Mamdani condemned the demonstration and said New Yorkers should be free to enter houses of worship without intimidation. But he also said that “sacred spaces should not be used to promote activities in violation of international law,” referring to the promotion of Jewish settlements in the Israeli-occupied West Bank.
That statement drew outrage from some Jewish leaders who view making aliyah, or immigrating to Israel, as a core Jewish value. Two weeks later, UJA-Federation of New York hosted a rally outside Park East Synagogue, where speakers condemned the protesters’ rhetoric.
Speaking to the crowd, Rabbi Arthur Schneier backed the legislation and urged attendees to call their representatives to express support.
“Legislators, keep your eyes open,” Schneier said. “This is what we want.”
What are the constitutional concerns?
In weighing constitutionality, courts consider whether a law restricts more speech than necessary to achieve the government’s interest.
In this case, if the state’s goal is simply to ensure physical access to places of worship, there are already laws in place, according to Iodice. A 1994 federal law, the Freedom of Access to Clinic Entrances Act, makes it illegal to use force, threats, or physical obstruction to block access to reproductive health services or houses of worship.
If the government’s goal is to ensure congregants can worship without emotional distress, the bill may be too broad, according to Alan Brownstein, a constitutional law scholar and professor emeritus at UC Davis School of Law.
“Suppose you had three people and they had a sign that said, Reconsider attending this house of worship, because the clergy oppose same sex marriage. And that’s all you had, three people with signs and they’re 20 feet away,” Brownstein said. “Is that traumatizing? Is that so disturbing to people who are going to attend a house of worship that we have to prohibit it?”
It’s also unclear what the bill means by “demonstrating,” he said. Some definitions — like two or more people engaging in expressive conduct — could apply to a wedding ceremony outside a synagogue as easily as a protest.
Legislators also cannot ban speech they dislike while allowing speech they approve. So if the bill only targets protests but permits supportive demonstrations, that creates another legal problem, Brownstein said.

The distance requirement could also be an issue. The bill requires demonstrators to stay 25 feet away from not only the building, but also its parking lot, driveway, and sidewalk, which could make the actual restriction larger, Iodice said.
In a densely packed area like Manhattan, that could eliminate a lot of protest space.
“Banning protests across wide swaths of Manhattan, as a realistic matter, that’s not going to fly constitutionally because of how much speech it restricts,” Iodice said.

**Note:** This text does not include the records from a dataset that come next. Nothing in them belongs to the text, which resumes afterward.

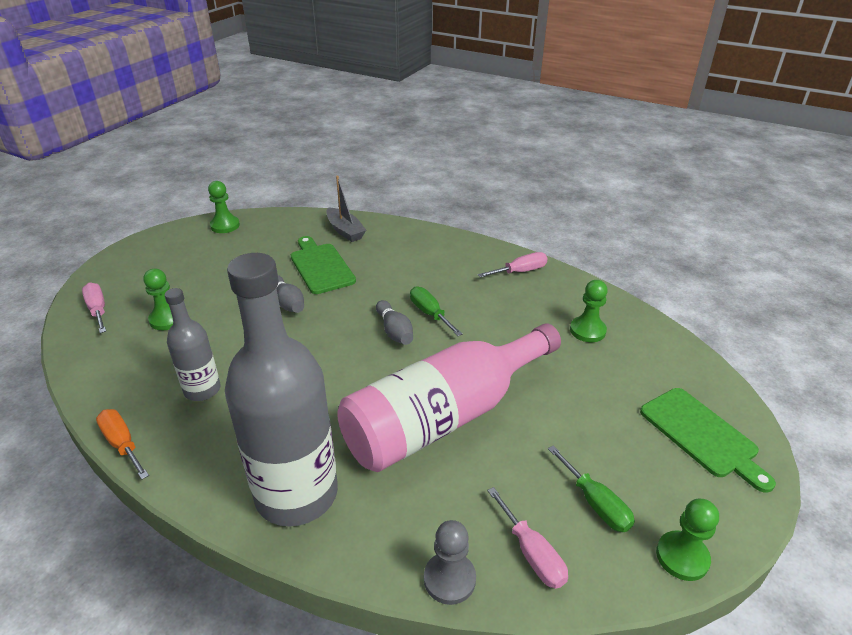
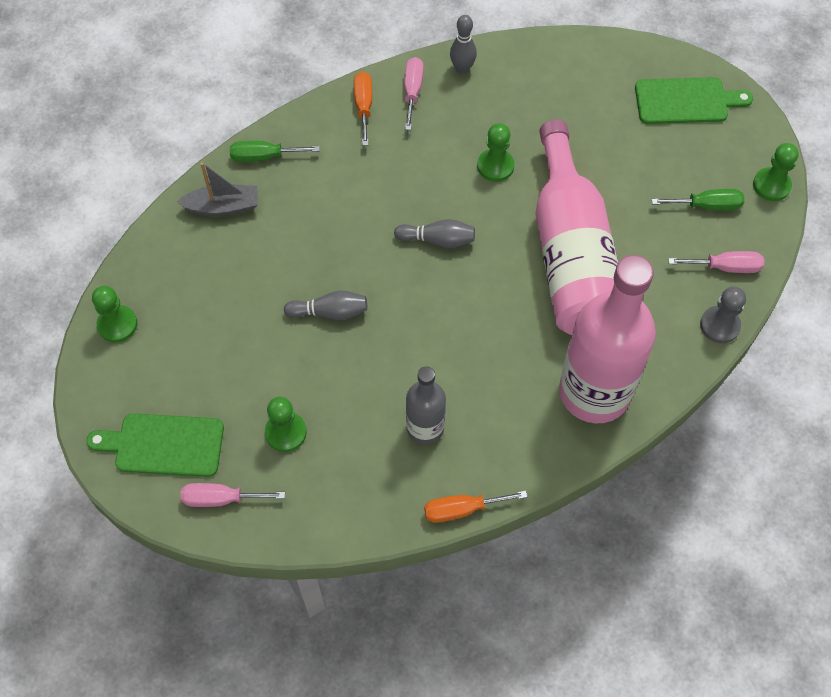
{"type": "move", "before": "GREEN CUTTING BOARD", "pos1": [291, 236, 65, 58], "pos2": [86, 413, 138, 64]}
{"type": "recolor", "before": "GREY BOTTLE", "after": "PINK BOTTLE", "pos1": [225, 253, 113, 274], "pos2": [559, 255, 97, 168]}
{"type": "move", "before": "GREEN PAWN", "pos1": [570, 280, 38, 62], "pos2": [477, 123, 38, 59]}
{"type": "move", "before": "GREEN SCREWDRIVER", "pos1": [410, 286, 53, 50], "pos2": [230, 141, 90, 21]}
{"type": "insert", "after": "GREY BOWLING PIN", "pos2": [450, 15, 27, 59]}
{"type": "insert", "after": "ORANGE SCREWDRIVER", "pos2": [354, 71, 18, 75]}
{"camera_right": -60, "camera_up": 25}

There is some precedent for this kind of restriction: Laws creating protest-free buffer zones have been used in a variety of other contexts, including at funerals and abortion clinics in other states.
But it’s an open question whether those cases translate to houses of worship, Brownstein said, because healthcare clinics and cemeteries don’t participate in public discourse in the same way a synagogue or church does.
He considered a hypothetical law barring demonstrations within 25 feet of a political party’s headquarters, in what would be an obvious attempt to silence opposing views.
“Now, houses of worship aren’t political campaign headquarters,” Brownstein said. “But if anyone argued to me that religion is not a major voice in public discourse and debate in the United States, I don’t know where they’ve been.”